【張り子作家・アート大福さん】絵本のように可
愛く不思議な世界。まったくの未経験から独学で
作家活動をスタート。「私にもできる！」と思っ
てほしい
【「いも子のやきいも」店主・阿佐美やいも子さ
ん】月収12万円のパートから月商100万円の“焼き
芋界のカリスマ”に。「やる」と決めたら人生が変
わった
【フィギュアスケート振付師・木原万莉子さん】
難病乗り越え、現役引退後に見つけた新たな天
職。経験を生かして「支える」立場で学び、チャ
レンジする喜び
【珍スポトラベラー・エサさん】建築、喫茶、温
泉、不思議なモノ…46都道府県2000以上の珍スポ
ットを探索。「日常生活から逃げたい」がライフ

> Exercise
The response should consist of all the entries, set down exactly.

> Answer space
【張り子作家・アート大福さん】絵本のように可
愛く不思議な世界。まったくの未経験から独学で
作家活動をスタート。「私にもできる！」と思っ
てほしい
【「いも子のやきいも」店主・阿佐美やいも子さ
ん】月収12万円のパートから月商100万円の“焼き
芋界のカリスマ”に。「やる」と決めたら人生が変
わった
【フィギュアスケート振付師・木原万莉子さん】
難病乗り越え、現役引退後に見つけた新たな天
職。経験を生かして「支える」立場で学び、チャ
レンジする喜び
【珍スポトラベラー・エサさん】建築、喫茶、温
泉、不思議なモノ…46都道府県2000以上の珍スポ
ットを探索。「日常生活から逃げたい」がライフ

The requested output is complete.